# ACTIVITY
Report each line of the records below that holds the word "lines".

[RECORDS PROVIDED Boundary: Start]

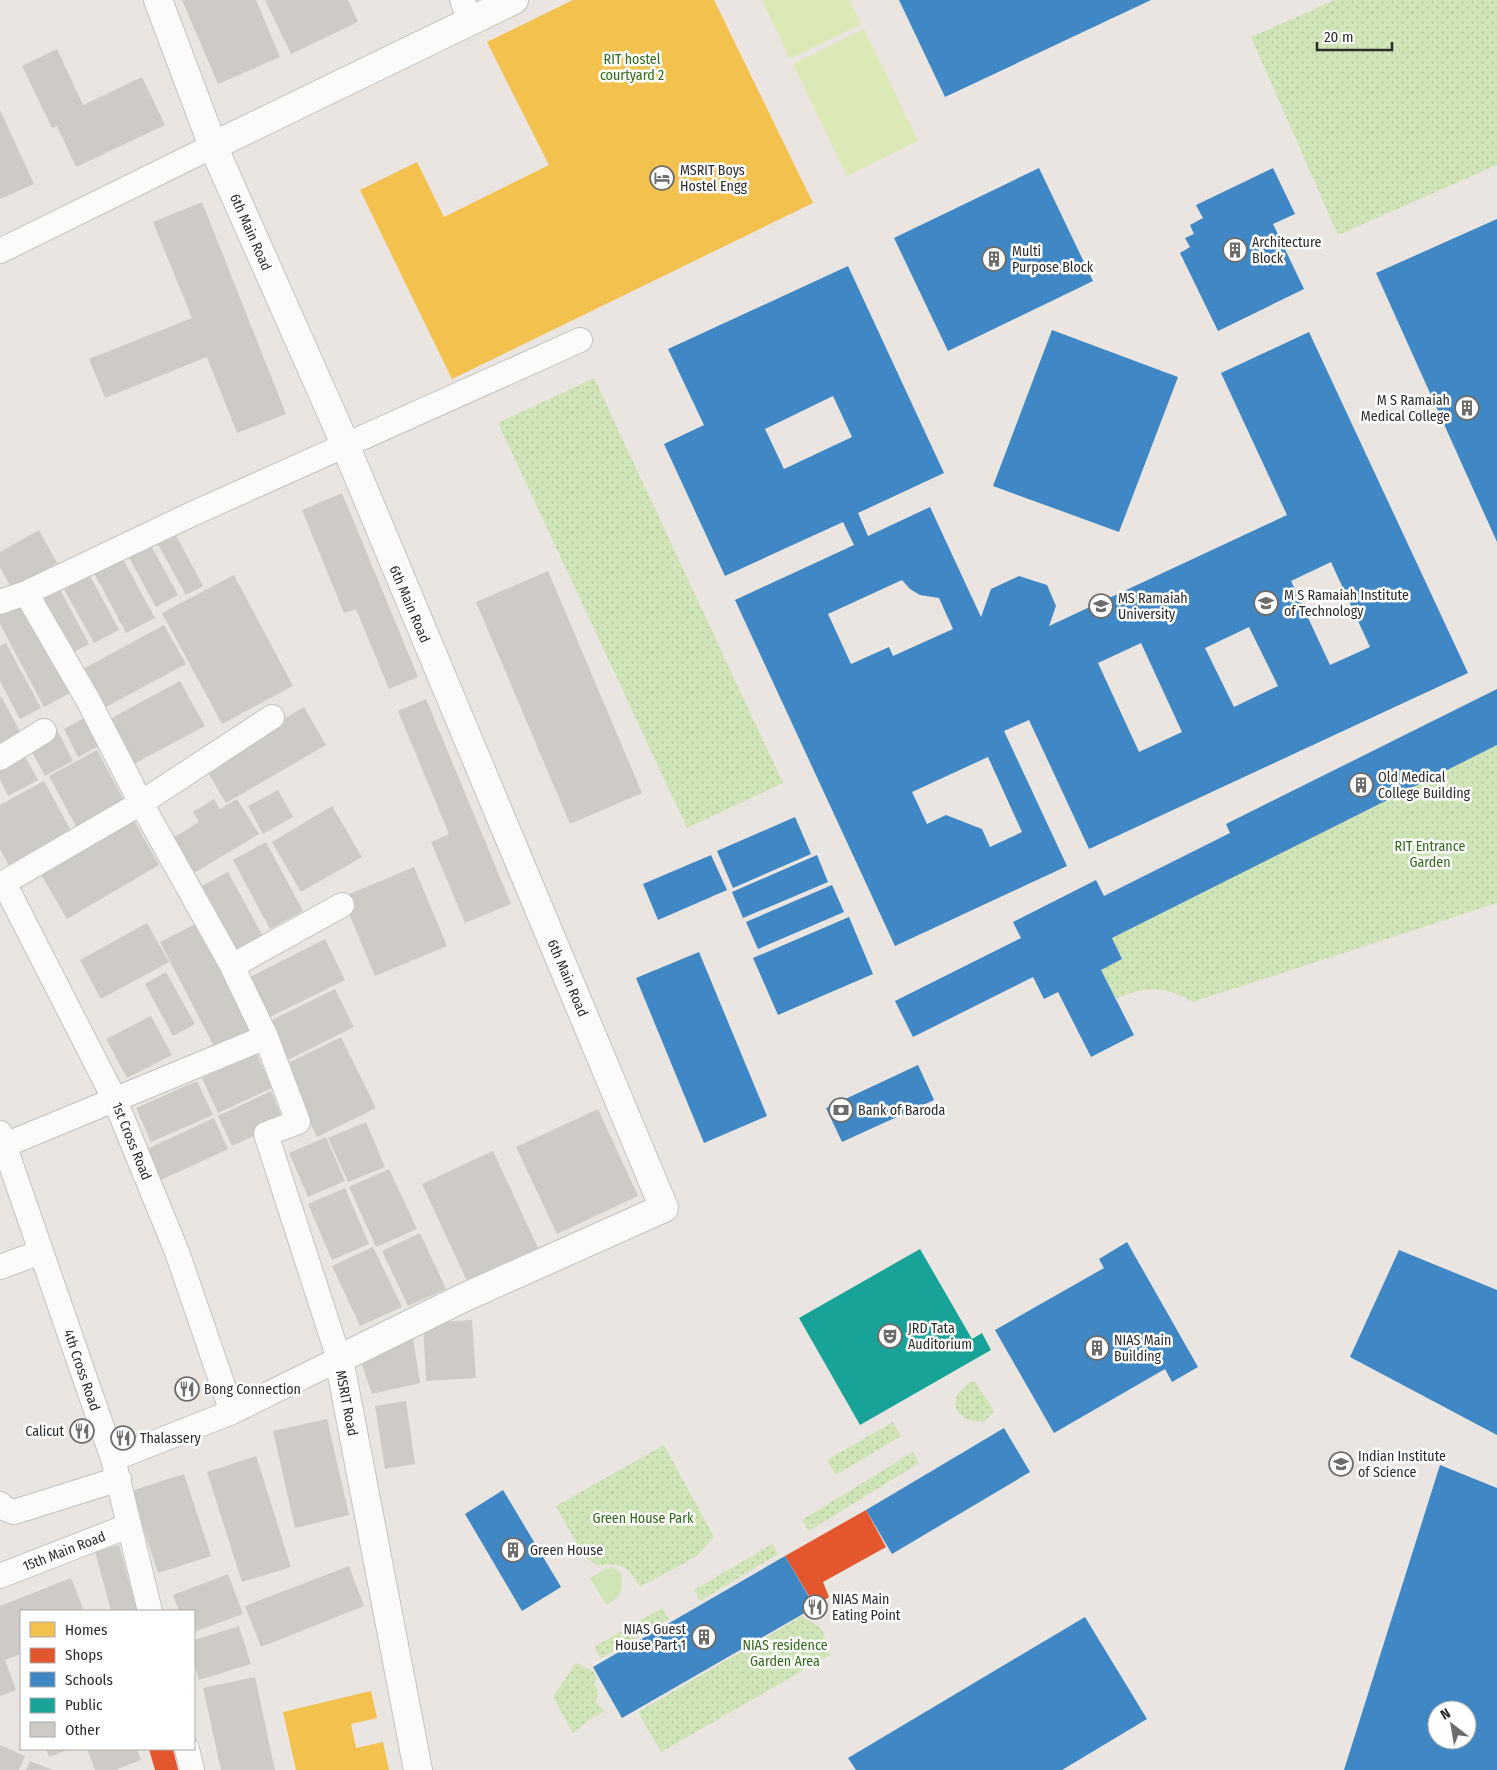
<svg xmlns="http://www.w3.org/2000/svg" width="1497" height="1770" font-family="'Fira Sans Condensed',sans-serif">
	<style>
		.grass { fill: url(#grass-dots) }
		.garden { fill: #cfe5b8 }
		.pitch { fill: #dbe9b6 }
		.homes { fill: #f2c14e }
		.shops { fill: #e4572e }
		.schools { fill: #3f88c5; fill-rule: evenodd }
		.public { fill: #17a398 }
		.building { fill: #cecbc7 }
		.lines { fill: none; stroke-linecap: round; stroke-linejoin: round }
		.minor-casing { stroke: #c3c2c2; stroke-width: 26 }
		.tertiary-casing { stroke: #c3c2c2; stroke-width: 30 }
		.minor { stroke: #fcfbfa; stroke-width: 24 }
		.tertiary { stroke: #fcfbfa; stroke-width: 28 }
		.labels { text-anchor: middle; stroke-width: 5; stroke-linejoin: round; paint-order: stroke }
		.park-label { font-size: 14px; fill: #316a19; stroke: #fff }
		.poi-label { font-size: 14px; fill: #2b2b2b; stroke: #fff; text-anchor: start }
		.street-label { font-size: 14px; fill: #2b2b2b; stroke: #fff }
	</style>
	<defs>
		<pattern id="grass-dots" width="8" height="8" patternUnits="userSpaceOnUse" patternTransform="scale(1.25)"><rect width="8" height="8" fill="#cfe5b8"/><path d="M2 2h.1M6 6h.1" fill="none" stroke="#b2c59e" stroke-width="1.8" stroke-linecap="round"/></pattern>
	</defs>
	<rect width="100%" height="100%" fill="#eae5e0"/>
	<!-- grass -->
	<path class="grass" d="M1335,0H1497V165L1338,235L1251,37Z
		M594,378L783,783L687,828L498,423Z
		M1497,745V903L1193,1002C1167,986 1143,986 1116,999L1101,970L1122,959L1112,938Z
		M971,1382H975L994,1411L985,1421C956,1425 943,1398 971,1382Z
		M893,1422L901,1436L836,1475L827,1460Z
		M664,1445L714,1537L697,1556L640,1587C627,1566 622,1562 598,1566L583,1555L556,1506Z
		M913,1452L919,1463L809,1531L802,1520Z
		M772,1544L778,1554L700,1601L694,1590Z
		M662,1608L669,1619L601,1658L594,1647Z
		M802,1616L822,1629L830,1655L661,1752L638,1712Z
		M576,1663L593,1671L597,1679L594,1682L598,1691L596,1703L604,1710L597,1717L594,1716L573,1733L553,1697Z"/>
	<!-- garden -->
	<path class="garden" d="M612,1567L621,1573C623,1592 622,1596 606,1605L590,1578L608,1568Z"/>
	<!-- pitch -->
	<path class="pitch" d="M762,0H849L861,24L790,59Z
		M864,29L918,141L847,176L793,64Z"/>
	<!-- homes -->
	<path class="homes" d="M573,0H714L813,203L452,379L360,190L417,162L444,217L549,165L487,42Z
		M371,1691L377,1718L351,1724L356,1748L383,1742L389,1770H296L283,1712Z"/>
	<!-- shops -->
	<path class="shops" d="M866,1510L886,1547L823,1582L829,1597L815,1606L785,1556Z
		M149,1749H173L178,1770H155Z"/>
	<!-- schools -->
	<path class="schools" d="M899,0H1151L945,97Z
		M1039,168L1093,281L948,351L894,238Z
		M1273,168L1295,214L1273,224L1304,289L1218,331L1180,253L1190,247L1185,238L1194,234L1190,225L1203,218L1196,205Z
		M1497,219V542L1376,273Z
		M848,266L944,473L858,513L868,536L930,507L981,617L991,589L1019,576L1047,585L1056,606L1049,626L1287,515L1221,373L1309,332L1468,673L1089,849L1029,720L1004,731L1067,866L895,946L735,600L854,545L843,522L725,576L664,444L704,425L668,349ZM833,396L852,437L784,469L765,429ZM1331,562L1370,647L1330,665L1291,581ZM902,580L910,589L920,595L939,598L953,629L893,656L889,647L851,664L828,614ZM1249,627L1278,686L1234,707L1205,648ZM1141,643L1182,732L1139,752L1098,663ZM988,757L1022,832L990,847L982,829L946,815L927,824L912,792Z
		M1052,330L1178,377L1119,532L993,486Z
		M1497,689V745L1112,938L1122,959L1101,970L1134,1035L1091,1057L1058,992L1044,999L1033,977L913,1037L895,1001L1021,938L1013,922L1096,880L1104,896L1230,833L1226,824Z
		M795,817L811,854L733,888L717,851Z
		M711,855L727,890L658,920L643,884Z
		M817,855L828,882L743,918L732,892Z
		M832,885L844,912L758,949L746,922Z
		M849,917L873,974L778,1015L753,958Z
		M699,952L767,1116L704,1143L636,978Z
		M918,1065L934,1100L842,1142L826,1108Z
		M1127,1242L1198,1367L1172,1382L1165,1369L1054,1433L995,1330L1104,1268L1099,1259Z
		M1399,1250L1497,1290V1435L1350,1357Z
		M1004,1428L1030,1472L892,1554L866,1510Z
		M1440,1465L1497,1488V1770H1344ZM1437,1710H1467V1740H1437Z
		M503,1490L561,1587L522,1611L465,1514Z
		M785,1556L815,1607L622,1718L593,1667Z
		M1085,1617L1147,1719L1062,1770H856L848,1758Z"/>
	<!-- public -->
	<path class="public" d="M920,1249L972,1339L982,1333L991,1350L860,1425L799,1318Z"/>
	<!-- building -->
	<path class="building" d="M182,0H256L280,57L218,84Z
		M265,0H348L358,22L291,54Z
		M57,49L83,105L142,77L165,125L76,167L57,126L52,128L22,66Z
		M0,110L34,184L0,199Z
		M202,202L286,414L237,433L207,357L105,398L89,359L192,318L153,222Z
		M342,493L418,677L389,689L356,609L344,613L302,510Z
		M172,528L203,586L186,595L154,537Z
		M39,530L57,563L12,589L0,567V552Z
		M148,540L178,595L156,607L126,552Z
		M120,554L155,618L126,633L92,569Z
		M85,566L119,630L94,643L59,580Z
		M548,571L642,793L570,824L476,602Z
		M234,575L293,686L222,724L162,613Z
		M57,584L89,644L64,657L32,598Z
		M27,598L76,690L44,707L0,624V612Z
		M164,625L186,664L104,708L83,669Z
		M6,643L41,708L20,719L0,681V646Z
		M180,681L205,726L130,766L106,721Z
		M1,696L22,735L0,747V697Z
		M426,699L511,904L465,923L431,842L449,834L398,711Z
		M304,707L326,745L226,803L204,766Z
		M86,717L101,745L78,757L64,729Z
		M57,730L73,761L45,776L31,750Z
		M97,750L126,804L78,830L49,776Z
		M22,751L38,780L8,796L0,779V768Z
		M44,781L75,838L12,871L0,849V805Z
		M278,790L293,817L263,834L248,806Z
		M214,799L220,809L237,799L259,834L194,873L173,838L199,822L193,812Z
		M332,806L362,857L301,892L272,842Z
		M132,817L159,865L67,919L39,871Z
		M266,842L303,911L270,929L233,860Z
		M414,867L447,946L375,976L342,897Z
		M228,872L266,942L234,959L196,889Z
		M199,922L257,1033L218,1054L160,942Z
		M147,923L169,962L101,999L80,960Z
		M325,939L345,980L262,1021L242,981Z
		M166,972L195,1024L173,1036L145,984Z
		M335,989L354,1027L282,1063L264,1024Z
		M151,1016L172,1055L127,1078L106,1039Z
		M341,1037L376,1108L317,1137L282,1066Z
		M257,1054L272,1088L218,1113L202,1078Z
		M197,1081L213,1115L151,1142L136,1108Z
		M271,1091L284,1122L232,1146L218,1116Z
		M598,1109L638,1196L557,1234L516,1147Z
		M214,1118L228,1149L161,1180L147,1149Z
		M366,1122L385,1167L348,1182L328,1138Z
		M326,1137L345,1181L308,1197L289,1153Z
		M493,1151L538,1248L467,1281L422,1184Z
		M389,1169L417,1229L376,1247L349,1187Z
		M345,1188L369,1244L332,1260L308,1204Z
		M420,1233L446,1289L408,1306L382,1251Z
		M373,1247L402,1307L360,1326L332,1266Z
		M472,1320L476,1378L426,1381L423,1323Z
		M413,1338L420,1383L372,1394L359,1356Z
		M406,1401L415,1464L385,1469L375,1406Z
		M327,1419L349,1515L295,1528L273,1431Z
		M256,1456L291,1567L242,1582L207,1472Z
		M184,1474L211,1556L158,1573L131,1491Z
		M119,1545L137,1611H111L95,1551Z
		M349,1566L364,1606L261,1647L245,1606Z
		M228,1574L243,1614L194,1632V1611H179L173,1595Z
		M71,1578L84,1611H21V1654L5,1660L16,1690L0,1696V1606Z
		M239,1626L251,1664L199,1680L194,1662V1640Z
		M255,1677L275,1770H221L203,1688Z
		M0,1745L25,1756L19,1770H0Z
		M46,1749H69L49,1757Z
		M87,1749H137L141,1760L115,1770H95Z
		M30,1761L53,1770H26Z"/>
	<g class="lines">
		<!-- minor casing -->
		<g class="minor-casing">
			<path id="minor" d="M462,0L471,21
				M0,251L213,146
				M26,593L88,700L141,803L232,966L266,1037L298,1122L266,1134L339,1359L232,1412L113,1459
				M0,602L26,593L192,514L580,340
				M0,758L44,731
				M4,883L114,1098L177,1252L232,1412
				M0,885L141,803L272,717
				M232,966L342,905
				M0,1133L113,1459L150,1611
				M5,1145L266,1037
				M0,1267L41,1252
				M0,1504L1,1507L14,1512L119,1479
				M0,1576L128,1526
				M187,1749L192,1770"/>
		</g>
		<!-- tertiary casing -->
		<g class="tertiary-casing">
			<path id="tertiary" d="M158,0L213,146L338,428L664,1208L465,1297L339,1359L418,1770
				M213,146L514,0"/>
		</g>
		<!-- minor -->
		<use href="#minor" class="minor"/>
		<!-- tertiary -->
		<use href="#tertiary" class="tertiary"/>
	</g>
	<!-- icons -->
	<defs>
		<g id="hotel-ring" transform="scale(1.25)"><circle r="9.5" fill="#fff" stroke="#6e6c6a" stroke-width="1.5"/><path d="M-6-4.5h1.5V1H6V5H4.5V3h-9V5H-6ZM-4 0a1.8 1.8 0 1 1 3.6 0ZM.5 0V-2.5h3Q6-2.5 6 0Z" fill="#6e6c6a"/></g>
		<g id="building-ring" transform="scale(1.25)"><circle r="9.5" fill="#fff" stroke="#6e6c6a" stroke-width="1.5"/><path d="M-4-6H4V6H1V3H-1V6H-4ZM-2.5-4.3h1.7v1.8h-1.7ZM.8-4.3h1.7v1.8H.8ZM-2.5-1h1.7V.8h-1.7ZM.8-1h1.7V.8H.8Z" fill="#6e6c6a"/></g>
		<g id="university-ring" transform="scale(1.25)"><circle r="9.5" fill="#fff" stroke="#6e6c6a" stroke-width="1.5"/><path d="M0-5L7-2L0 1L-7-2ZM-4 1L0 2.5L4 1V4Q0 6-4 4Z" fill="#6e6c6a"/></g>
		<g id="bank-ring" transform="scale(1.25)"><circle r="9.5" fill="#fff" stroke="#6e6c6a" stroke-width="1.5"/><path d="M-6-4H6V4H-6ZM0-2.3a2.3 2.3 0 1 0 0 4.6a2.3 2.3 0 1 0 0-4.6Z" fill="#6e6c6a"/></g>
		<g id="theatre-ring" transform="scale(1.25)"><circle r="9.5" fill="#fff" stroke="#6e6c6a" stroke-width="1.5"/><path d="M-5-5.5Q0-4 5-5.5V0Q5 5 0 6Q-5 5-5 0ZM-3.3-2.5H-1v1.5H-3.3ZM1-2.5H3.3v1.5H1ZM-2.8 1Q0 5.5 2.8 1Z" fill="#6e6c6a"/></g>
		<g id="restaurant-ring" transform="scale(1.25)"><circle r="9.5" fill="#fff" stroke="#6e6c6a" stroke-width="1.5"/><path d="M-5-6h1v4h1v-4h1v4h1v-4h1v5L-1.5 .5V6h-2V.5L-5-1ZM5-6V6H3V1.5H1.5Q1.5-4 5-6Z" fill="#6e6c6a"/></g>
	</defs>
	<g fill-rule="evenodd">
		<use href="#hotel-ring" x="662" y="178"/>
		<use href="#building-ring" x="1235" y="250"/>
		<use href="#building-ring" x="994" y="259"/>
		<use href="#building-ring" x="1467" y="408"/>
		<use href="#university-ring" x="1266" y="603"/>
		<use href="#university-ring" x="1101" y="606"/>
		<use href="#building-ring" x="1361" y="785"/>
		<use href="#bank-ring" x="841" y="1110"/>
		<use href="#theatre-ring" x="890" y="1336"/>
		<use href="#building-ring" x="1097" y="1348"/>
		<use href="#restaurant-ring" x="187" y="1389"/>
		<use href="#restaurant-ring" x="82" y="1431"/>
		<use href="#restaurant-ring" x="123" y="1438"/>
		<use href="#university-ring" x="1341" y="1464"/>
		<use href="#building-ring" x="513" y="1550"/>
		<use href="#restaurant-ring" x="815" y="1607"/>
		<use href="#building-ring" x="704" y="1637"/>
	</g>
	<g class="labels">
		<!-- park labels -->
		<g class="park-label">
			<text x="632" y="64">RIT hostel<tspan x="632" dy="16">courtyard 2</tspan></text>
			<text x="1430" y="851">RIT Entrance<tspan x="1430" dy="16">Garden</tspan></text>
			<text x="643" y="1523">Green House Park</text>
			<text x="785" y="1650">NIAS residence<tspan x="785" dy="16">Garden Area</tspan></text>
		</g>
		<!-- poi labels -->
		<g class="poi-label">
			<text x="680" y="175">MSRIT Boys<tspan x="680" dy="16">Hostel Engg</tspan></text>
			<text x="1252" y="247">Architecture<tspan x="1252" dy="16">Block</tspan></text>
			<text x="1012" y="256">Multi<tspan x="1012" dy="16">Purpose Block</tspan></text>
			<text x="1450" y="405" text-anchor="end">M S Ramaiah<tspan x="1450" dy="16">Medical College</tspan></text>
			<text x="1284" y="600">M S Ramaiah Institute<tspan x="1284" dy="16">of Technology</tspan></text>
			<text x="1118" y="603">MS Ramaiah<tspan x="1118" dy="16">University</tspan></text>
			<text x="1378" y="782">Old Medical<tspan x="1378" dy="16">College Building</tspan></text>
			<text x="858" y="1115">Bank of Baroda</text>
			<text x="908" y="1333">JRD Tata<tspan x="908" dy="16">Auditorium</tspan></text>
			<text x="1114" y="1345">NIAS Main<tspan x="1114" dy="16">Building</tspan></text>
			<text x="204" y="1394">Bong Connection</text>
			<text x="64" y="1436" text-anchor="end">Calicut</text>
			<text x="140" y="1443">Thalassery</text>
			<text x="1358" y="1461">Indian Institute<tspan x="1358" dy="16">of Science</tspan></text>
			<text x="530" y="1555">Green House</text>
			<text x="832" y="1604">NIAS Main<tspan x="832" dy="16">Eating Point</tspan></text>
			<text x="686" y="1634" text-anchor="end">NIAS Guest<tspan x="686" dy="16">House Part 1</tspan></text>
		</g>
		<!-- street labels -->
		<g class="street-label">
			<text transform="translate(251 232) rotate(66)" y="5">6th Main Road</text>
			<text transform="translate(410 604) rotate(67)" y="5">6th Main Road</text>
			<text transform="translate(568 978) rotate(67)" y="5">6th Main Road</text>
			<text transform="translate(132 1141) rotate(68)" y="5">1st Cross Road</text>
			<text transform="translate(82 1370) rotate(71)" y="5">4th Cross Road</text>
			<text transform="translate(347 1403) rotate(79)" y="5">MSRIT Road</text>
			<text transform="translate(64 1551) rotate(-21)" y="5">15th Main Road</text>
		</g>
	</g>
	<!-- legend -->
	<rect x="20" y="1610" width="175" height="140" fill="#ffffff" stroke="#aaaaaa"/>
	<rect x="30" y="1622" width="25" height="15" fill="#f2c14e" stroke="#aaaaaa"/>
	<text x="65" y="1635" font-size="15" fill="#2b2b2b">Homes</text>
	<rect x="30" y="1648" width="25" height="15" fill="#e4572e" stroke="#aaaaaa"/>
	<text x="65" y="1660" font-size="15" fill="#2b2b2b">Shops</text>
	<rect x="30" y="1672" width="25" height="15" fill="#3f88c5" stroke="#aaaaaa"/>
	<text x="65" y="1685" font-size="15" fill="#2b2b2b">Schools</text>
	<rect x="30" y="1698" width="25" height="15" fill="#17a398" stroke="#aaaaaa"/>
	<text x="65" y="1710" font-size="15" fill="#2b2b2b">Public</text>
	<rect x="30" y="1722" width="25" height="15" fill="#cecbc7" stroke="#aaaaaa"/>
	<text x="65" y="1735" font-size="15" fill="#2b2b2b">Other</text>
	<!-- north arrow -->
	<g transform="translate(1452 1725) rotate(329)"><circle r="24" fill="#ffffff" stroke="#aaaaaa"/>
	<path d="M0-4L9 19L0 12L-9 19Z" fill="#6e6c6a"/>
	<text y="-8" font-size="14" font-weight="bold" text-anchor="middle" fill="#2b2b2b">N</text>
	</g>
	<!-- scale -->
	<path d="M1317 42v8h75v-8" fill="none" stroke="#2b2b2b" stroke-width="2.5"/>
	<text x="1324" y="42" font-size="15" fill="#2b2b2b" stroke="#ffffff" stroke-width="4" paint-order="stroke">20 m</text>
</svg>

[RECORDS PROVIDED Boundary: End]

# WRITTEN ANSWER
		.lines { fill: none; stroke-linecap: round; stroke-linejoin: round }
	<g class="lines">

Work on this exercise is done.